Un petit rappel des trois grandes règles d’or du service public
« Ce n’est pas “tout ou rien”, ni “noir ou blanc” synthétise Pascal Mouche. L’essentiel est d’être bien conscient de la diversité de réalités à laquelle nous avons affaire : 4G, ADSL, zone blanche… C’est pourquoi nous veillons à avoir toujours plusieurs cordes à notre arc, et de diversifier les canaux de communication auprès des administrés. En multipliant les efforts, nous sommes capables de faire en sorte que nos populations aient l’information, et plutôt deux fois qu’une ».
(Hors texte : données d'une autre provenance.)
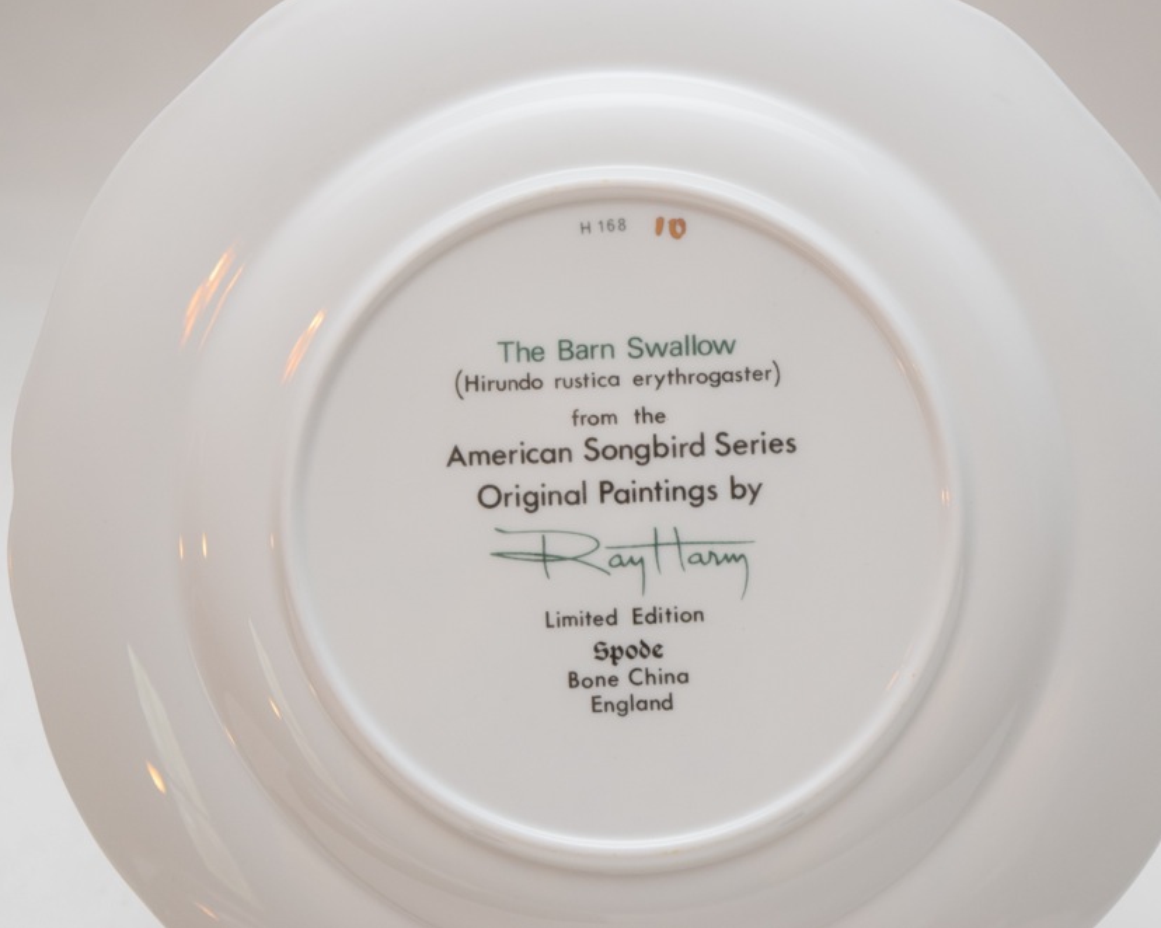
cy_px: 462
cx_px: 606
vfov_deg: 16.4
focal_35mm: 94
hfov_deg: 20.5
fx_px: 3214
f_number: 5.6
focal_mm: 55
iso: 800
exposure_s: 1/60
Il ne s’agit donc pas de rejeter en bloc le numérique et sa capacité à offrir des services aux populations. Dans son rapport publié à l’occasion du confinement, France Stratégie résumait ainsi la situation : « Le numérique a tenu ses promesses : continuité de service et acceptation sociale du confinement…», tout en rappelant qu’il peut être, certes, un « accélérateur de nouvelles inégalités » mais aussi un véritable « amortisseur social de la crise ». Ne reste alors qu’à avancer les yeux grands ouverts, pour cultiver ce qu’il peut nous apporter de bon, sans le considérer pour autant comme la réponse à tout.